▸ Source document:
Anthony Christopher Barry (7 June 1901 – 24 October 1983) was an Irish businessman and Fine Gael politician who served as a Teachta Dála (TD) for the Cork Borough constituency from 1961 to 1965 and 1954 to 1957. He was a Senator for the Cultural and Educational Panel from 1957 to 1961. He served as Lord Mayor of Cork from 1961 to 1962.

Early life and career
He was born the eldest among eleven children of James J. Barry, tea and wine merchant of Ballyhooly, County Cork, and Annie Barry (née Ryanh). His family had a small grocery business at Bridge Street in Cork. The firm specialised in teas and wines. The business later moved to Princes Street. It was awarded the Empire Cup for Tea Blending at the 1934 Grocers Exhibition in London. He spent his working life at the firm which was later developed under the tutelage of his son Peter into a major company called Barry's Tea.

He served with the National Army during the Irish Civil War, reaching the rank of captain.

Political career
Barry acted as election agent for W. T. Cosgrave, the former President of the Executive Council who was a Teachta Dála (TD) for Cork Borough from 1932 to 1944. Barry was elected to Dáil Éireann as TD for Cork Borough at the 1954 general election, but lost his seat at the 1957 general election and was then elected to the 9th Seanad on the Cultural and Educational Panel. He was re-elected to the Dáil at the 1961 general election, and served until a further defeat at the 1965 general election. He was also Lord Mayor of Cork from 1961 to 1962.

▸ Data segment:
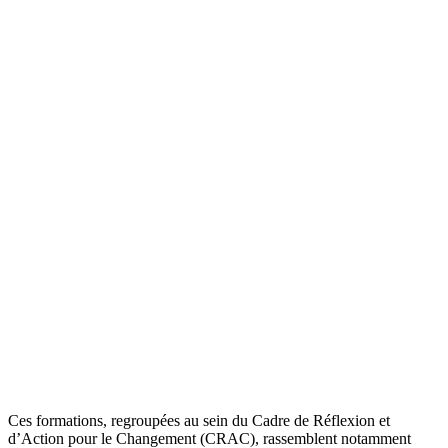
Ces formations, regroupées au sein du Cadre de Réflexion et
d’Action pour le Changement (CRAC), rassemblent notamment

▸ Work order:
Transcribe the full Anthony Barry article word for word, with its headings and paragraphs in their original order. Work only from the Anthony Barry article, not from the listing.

▸ Output for this exercise:
Anthony Christopher Barry (7 June 1901 – 24 October 1983) was an Irish businessman and Fine Gael politician who served as a Teachta Dála (TD) for the Cork Borough constituency from 1961 to 1965 and 1954 to 1957. He was a Senator for the Cultural and Educational Panel from 1957 to 1961. He served as Lord Mayor of Cork from 1961 to 1962.

Early life and career
He was born the eldest among eleven children of James J. Barry, tea and wine merchant of Ballyhooly, County Cork, and Annie Barry (née Ryanh). His family had a small grocery business at Bridge Street in Cork. The firm specialised in teas and wines. The business later moved to Princes Street. It was awarded the Empire Cup for Tea Blending at the 1934 Grocers Exhibition in London. He spent his working life at the firm which was later developed under the tutelage of his son Peter into a major company called Barry's Tea.

He served with the National Army during the Irish Civil War, reaching the rank of captain.

Political career
Barry acted as election agent for W. T. Cosgrave, the former President of the Executive Council who was a Teachta Dála (TD) for Cork Borough from 1932 to 1944. Barry was elected to Dáil Éireann as TD for Cork Borough at the 1954 general election, but lost his seat at the 1957 general election and was then elected to the 9th Seanad on the Cultural and Educational Panel. He was re-elected to the Dáil at the 1961 general election, and served until a further defeat at the 1965 general election. He was also Lord Mayor of Cork from 1961 to 1962.